The company explained that while gantry access is being reinstated, the free delivery service remains operational, with marketers encouraged to continue registering their outlets for direct supply at no additional cost.
The statement said “in reference to the earlier email communication on the suspension of the PMS self-collection gantry sales, please note that we will be resuming the self-collection gantry sales on the 23rd of September, 2025”.
Dangote Petroleum Refinery also apologised to its partners for any inconvenience the suspension may have caused, while assuring stakeholders of its commitment to improving efficiency and ensuring seamless supply.

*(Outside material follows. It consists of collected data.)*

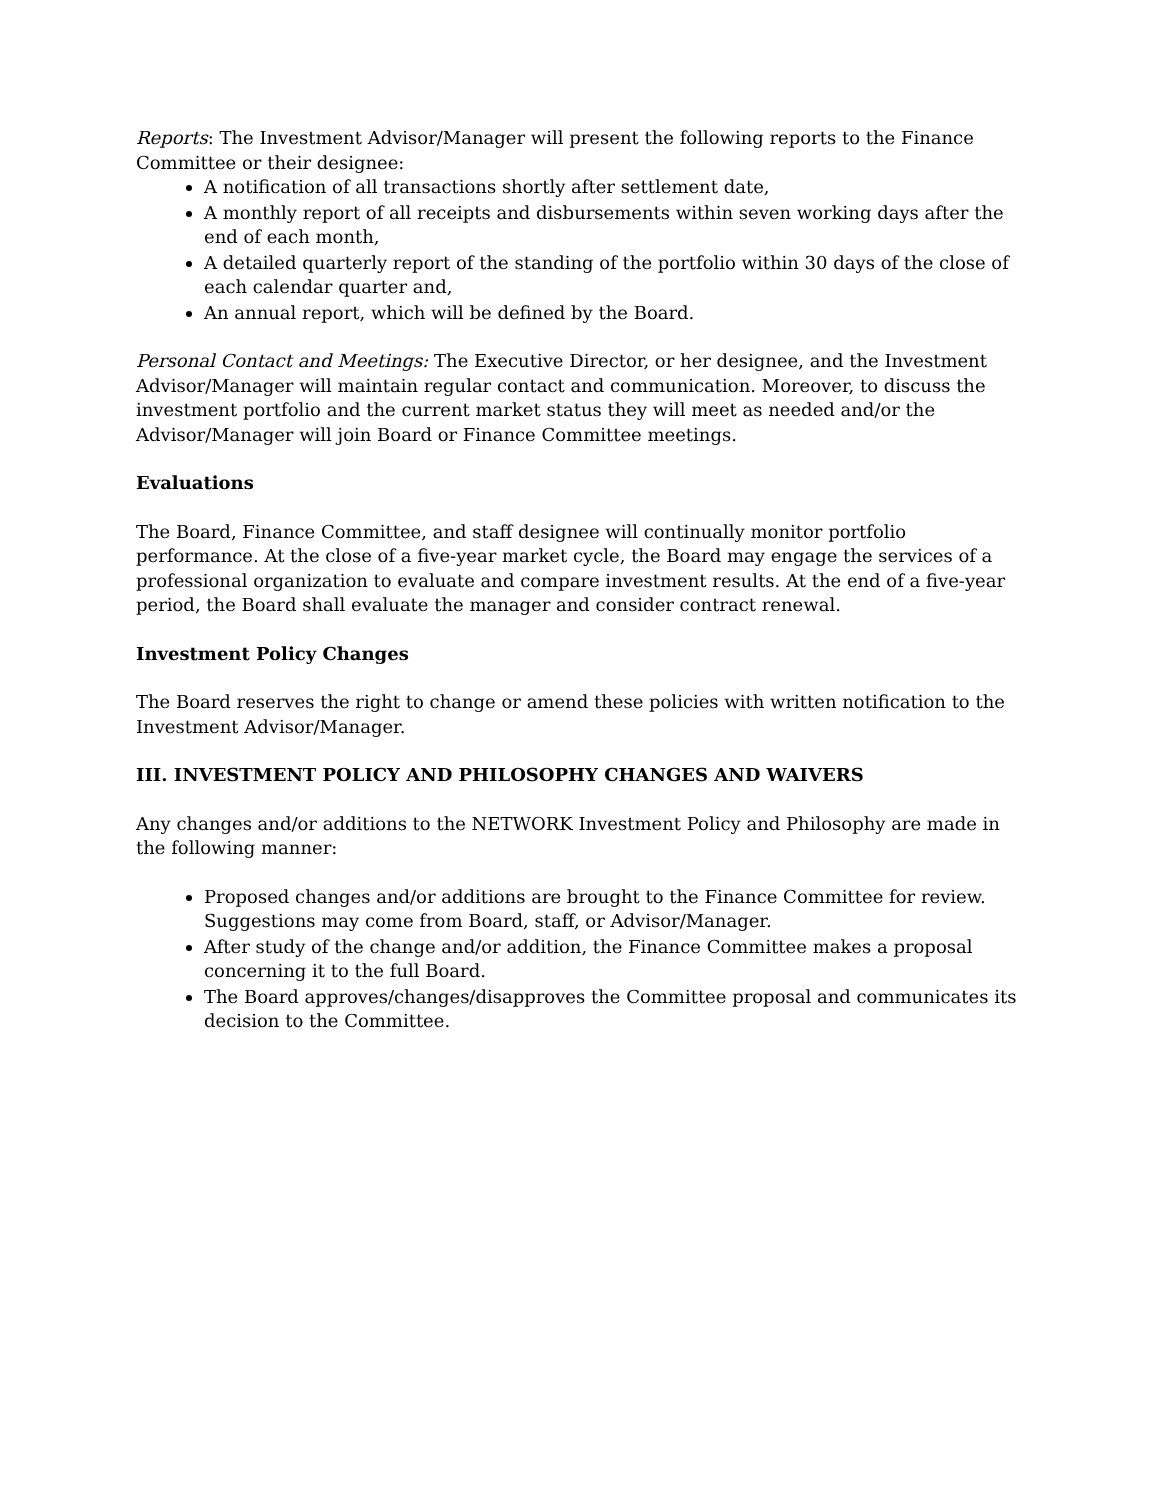Reports: The Investment Advisor/Manager will present the following reports to the Finance Committee or their designee:
A notification of all transactions shortly after settlement date,
A monthly report of all receipts and disbursements within seven working days after the end of each month,
A detailed quarterly report of the standing of the portfolio within 30 days of the close of each calendar quarter and,
An annual report, which will be defined by the Board.
Personal Contact and Meetings: The Executive Director, or her designee, and the Investment Advisor/Manager will maintain regular contact and communication. Moreover, to discuss the investment portfolio and the current market status they will meet as needed and/or the Advisor/Manager will join Board or Finance Committee meetings.
Evaluations
The Board, Finance Committee, and staff designee will continually monitor portfolio performance. At the close of a five-year market cycle, the Board may engage the services of a professional organization to evaluate and compare investment results. At the end of a five-year period, the Board shall evaluate the manager and consider contract renewal.
Investment Policy Changes
The Board reserves the right to change or amend these policies with written notification to the Investment Advisor/Manager.
III. INVESTMENT POLICY AND PHILOSOPHY CHANGES AND WAIVERS
Any changes and/or additions to the NETWORK Investment Policy and Philosophy are made in the following manner:
Proposed changes and/or additions are brought to the Finance Committee for review. Suggestions may come from Board, staff, or Advisor/Manager.
After study of the change and/or addition, the Finance Committee makes a proposal concerning it to the full Board.
The Board approves/changes/disapproves the Committee proposal and communicates its decision to the Committee.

“Meanwhile, please be informed that we are aggressively delivering on the free delivery scheme, and it is still open for registration. We encourage you to register your stations and pay for the product to be delivered directly to you for free. We sincerely apologise for any inconvenience this may cause and appreciate your understanding,” it added.
It would be recalled that in September 18, 2025, Dangote refinery had suspended gantry-based self-collection of petroleum products at its depot. The move was designed to accelerate the adoption of its Free Delivery Scheme, which guarantees direct shipments of petroleum products to registered retail outlets across Nigeria.
The refinery stressed that the earlier decision was an operational adjustment aimed at streamlining efficiency in the downstream supply chain.